Юрий Всеволодович, скрытый сумерками и опушенными ветвями, не удержался, заглянул через ограду из ледяных глыб, вырубленных на реке. Ратники только еще готовились к трапезе, их лица, освещенные огнем костра, были красны и веселы. Все молодцы и собой крупны, самый старший был тот, который назвался травником и рассказывал про стерво.
— Эх, мазюни бы я сейчас поел, — продолжал он мечтательно.
— Чего это? — живо спросил румяный отрок с белыми волосами до плеч и в шапке набок.
— Аль у вас не делают? — удивился травник. — Редьку, коя бы здорова была собой, кроят в тонкие ломтики, вздевают на нитку хвостами и вывяливают на солнце. Потом толкут и с патокой томят.
— Скусно, поди?
— У-у, — для убедительности слегка подвыл травник, доставая железную ложку, которая с другого конца была вилка, а посередке витой черенок. Только по одной этой вещи можно было понять, что владелец ее — человек не простой и не бедный.
— Вилкой — что удой, а ложкой — что неводом, — с уважительной усмешкой произнес молодой бровастый ратник, вываливая из котла в общую мису кашу с говядиной.
— А где у нас кошка-то? — сказал травник, прицеливаясь вилкой в кусок покрупнее. — Я нынче вроде бы следы кошьи видел.
— Заячьи! — возразил Бровач.
— Да нет, кошьи.
— Уленька мне дала кота занести в лес, а он обратно в деревню ускакал, — признался румяный отрок, разгораясь щеками до багровых пятен.
— Жениться, значит, надумал, Лугота?
— Женюсь, — задумчиво и уверенно пообещал отрок.
— А что делать умеешь? Чем семью будешь кормить, на что жену-поповну холить? — пережевывая, допрашивал травник.
— Я лемеха выстругиваю.
— Лемеха-а? — засмеялись становщики.
— А то! Крыши покрывать. Из осины. Дерево не видное, но как просохнет, дождями его промоет, ветрами обдует, оно блестит и переливается столь благоуветливо, что не хуже и золочения. И не гниет.
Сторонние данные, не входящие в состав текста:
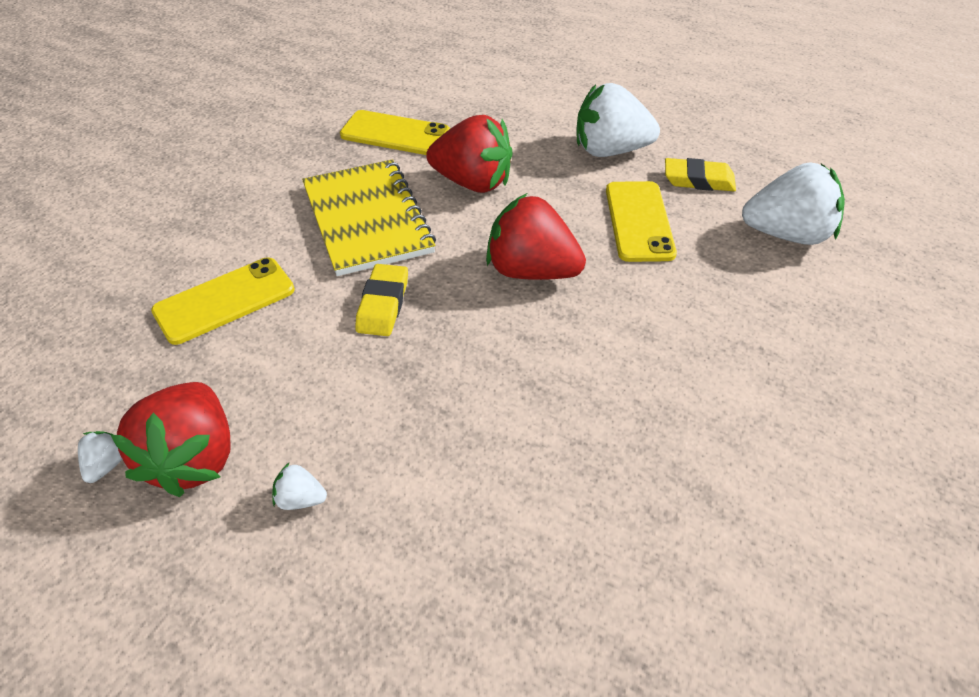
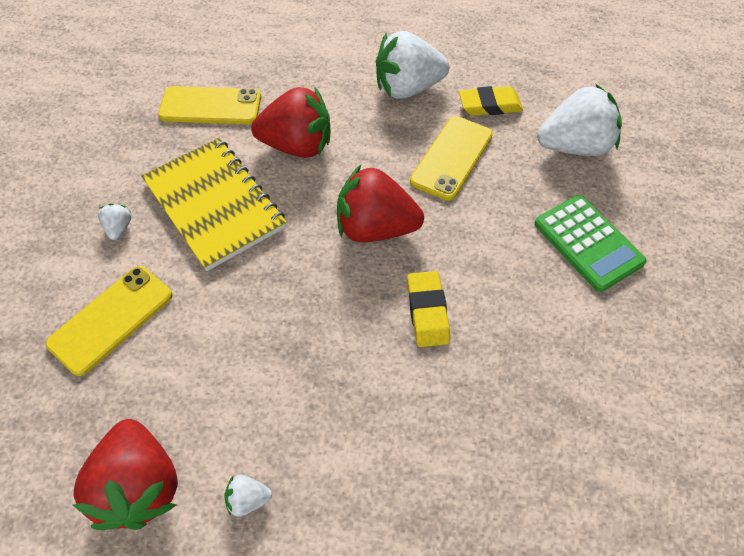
camera: 15 degrees left, 10 degrees up
white strawberry [78,431,122,483] -> white strawberry moved to [98,204,131,240]
yellow eraser [355,264,408,336] -> yellow eraser moved to [407,271,450,347]
yellow phone [606,181,677,262] -> yellow phone turned 45 degrees clockwise [410,116,493,201]
none -> green calculator [534,195,647,292]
— Вот пошто тебе, Лугота, поповну каждую ночь шшупать позволено, в честь чего это? А нам терпеть.
— Я не шшупаю, — растерялся Лугота.
— Что так? Боисся?
— Стыжусь.
— Не знал еще девок-то? — все допытывался кто-то.
— Отвяжись, кощунник, — оборвал другой. — Наш Лугота невинный отрок, непорченый.
— А я даром что Невзора, а похотеньем дюж.
— Люблю я ее, братцы, — сказал Лугота.
— А женишься, здесь останешься?
— Здеся, — подумав, решил Лугота. — Молога очень, говорят, рыбная. До двух пудов, быват, лавливают. А как поля уберут, на рябчиков силки становят.
— Ино смолу курить тоже выгодно, — вставил Бровач.
— Рябчиков — тьмы! — мечтал Лугота.
— Владимирцы все умеют: и олово лить, и купола крыть, и известью стены выбеливать, — с важностью бывалого человека заметил травник. — Хороша ли собой Ульяница-то?
— Рожеем бела, волосом руса, а нос широковат, — ответил за Луготу тот, который назвал себя Невзорой.
— И кокореват, — вставил его сосед.
— Ну, пошто врете-то? — отбивался Лугота. — Вовсе не кокоревата она, без щадринок и яминок, бела, как сметана, и ликом кругла, что особо мне по сердцу.
— Не обижайся, Лугота, шутят они, — утешил его травник.
— И нос у нее не широк, а прям, и ростом высока, за курами и утицами на отцовом подворье прилежно глядит. Скромница!
— А тебя приманила, однако? Поди, скажет: козлятко, ягнятко, поди до мене? Агнец у нас невинный, Лугота, — все дразнился Невзора, а сам завидовал, по голосу было слыхать.
— Женский погляд — стрела ядовита, — произнес монах, все время молчавший и тоже евший мясную кашу, потому что ничего другого не было, а главное, владыка Кирилл по чрезвычайности от поста всех разрешил, а монахов — от неядения тельного. Рыбы же нынче не готовили, хотя щучины живопросоленной осенней ловли привезли несколько бочек. И хлеба вволю.